At the heart of `redux-orm` are the model declarations. They are declared in each module's `models.js`. You can use ES6 class inheritance to build your model definitions; just don't register your abstract models to the schema. This app uses one abstract model: `CRUDModel` found in [app/utils.js](app/utils.js). It defines a CRUD-enabled reducer that helps with boilerplate (each model takes three action types, create, update and remove. The action type is in the form `{{ action }}_{{ modelname }}`, for example `CREATE_BOOK`). `Book`, `Author`, `Genre` and `Publisher` models inherit from `CRUDModel`.
Each of the concrete models has a `validate` classmethod. This doesn't relate to `redux-orm` at all; it provides no validation services. We just call the `validate` classmethod in the app forms. Models are a convenient place to put business logic closely related to them.
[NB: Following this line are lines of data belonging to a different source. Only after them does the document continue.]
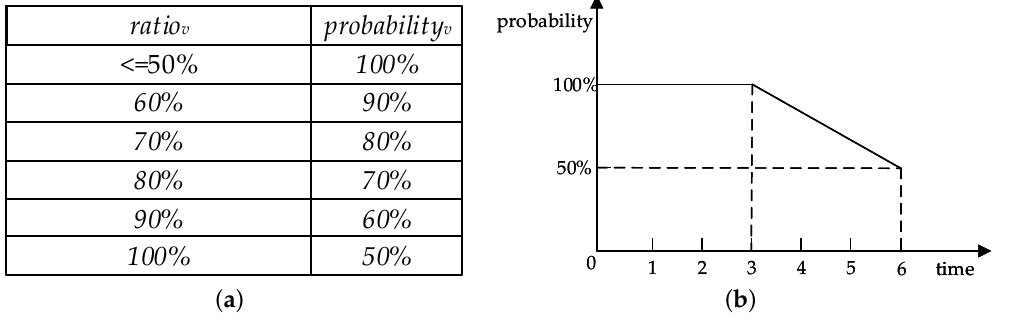
Figure 5. The statistics of actual availability time and expected availability time of the node v and membership function image of node v expected availability time which is six hours. ( a ) Statistics of actual availability time and expected availability time of the node v ; ( b ) The membership function image of the node v expected availability time which is six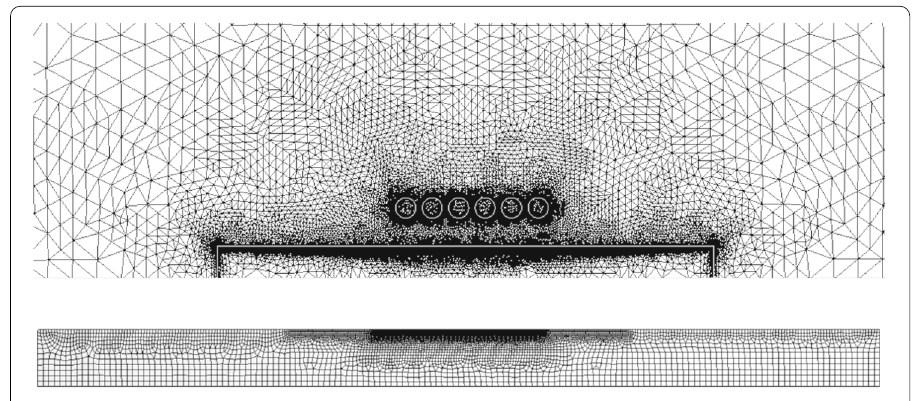
Fig. 8 Mesh of the semi-analytical electromagnetic (above) and thermal (below) analyses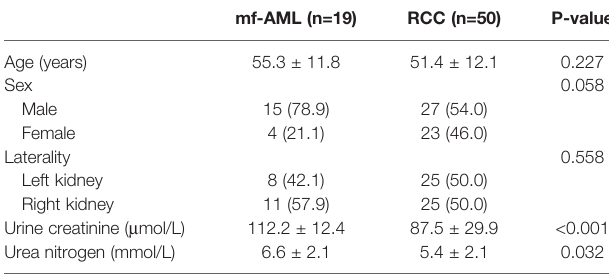
TABLE 1 | Characteristics of patients and tumors.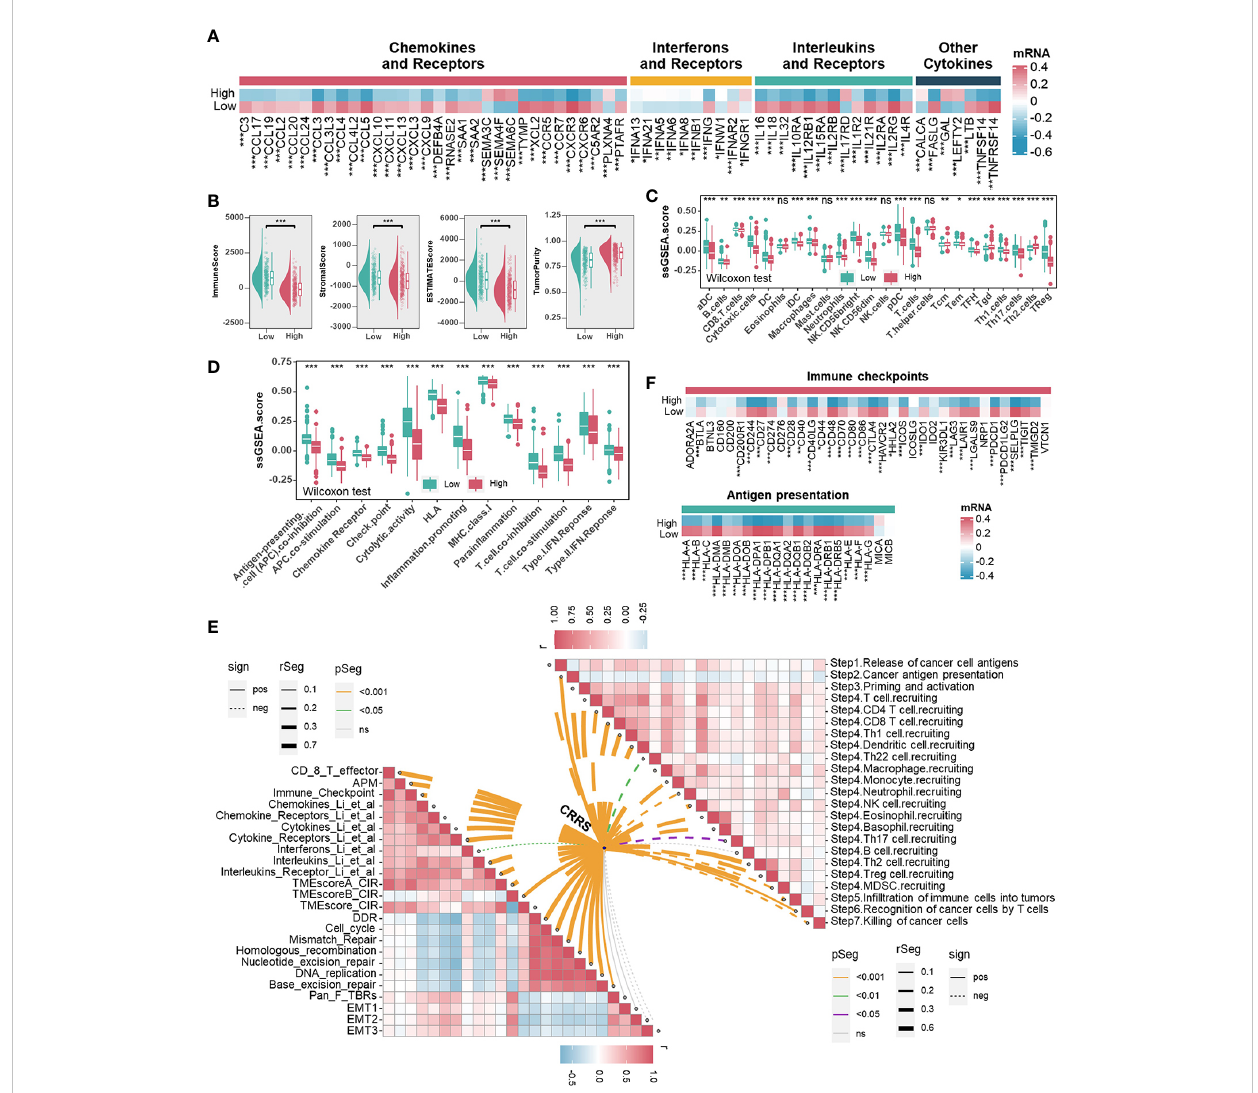
FIGURE 4 Associations between CRRS and the Tumor Microenvironment. (A) . Heatmap illustrating the expression pattern of chemokines, interferons, interleukins, other cytokines, and their receptors in different risk groups. (B) . The correlation between the CRRS and immune score, stromal score, ESTIMATE score, and tumor purity. (C, D) . TME in fi ltrating cell (C) and immune-related functions (D) comparisons between low- and high-CRRS groups. (E) . The lower left panel shows the correlations between the CRRS and immunoregulation-related pathways. The upper right panel shows the correlations between the CRRS and cancer immunity cycles. (F) Immune checkpoints and HLA family gene comparisons between low- and high-CRRS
The concrete models define their fields. `Book` has many `Author`s, many `Genre`s and one `Publisher`. They define some helping methods. For example, `Author` has a `writesGenres` method, that returns an array of all the genres his or her books are included in. Likewise `Publisher` has an `authors` method that returns a `QuerySet` of all the authors that have published a book with that `Publisher` instance. [app/schema.js](app/schema.js) registers the models to a new `Schema` instance.
You can use other reducers normally with `redux-orm`, see the one simple reducer defined in [app/reducers.js](app/reducers.js). It manages the current view (Books, Authors, Publishers, Genres) of the app.
To pass data to React components, we specify selectors in each modules `selectors.js` file. They take the ORM state branch as an input and output plain JS. When a selector runs for the first time, it checks which Models' state branches were accessed. On subsequent runs, the selector first checks if those branches have changed -- if not, it just returns the previous result. This way you can use the `PureRenderMixin` in your React components for great performance.
React components are declared in each modules `components.jsx`, and the app component in [app/components.jsx](app/components.jsx). `react-bootstrap` is utilized for presentational components. [app/ModelForm.jsx](app/ModelForm.jsx) declares a form component suitable for editing model instances.
The main `App` component in [app/components.jsx](app/components.jsx) renders the navigation sidebar, and the main content by using a switch statement on the current view name, and calling the correct sub-render method (`renderItems('Book')`, `renderItems('Publisher')` etc.).
Each of the sub-render methods pass on the dispatch-calling functions (onCreate, onEdit, onDelete).
[app/index.js](app/index.js) bootstraps the `redux-orm` state with initial data, creates the root Redux reducer and store, applies middleware.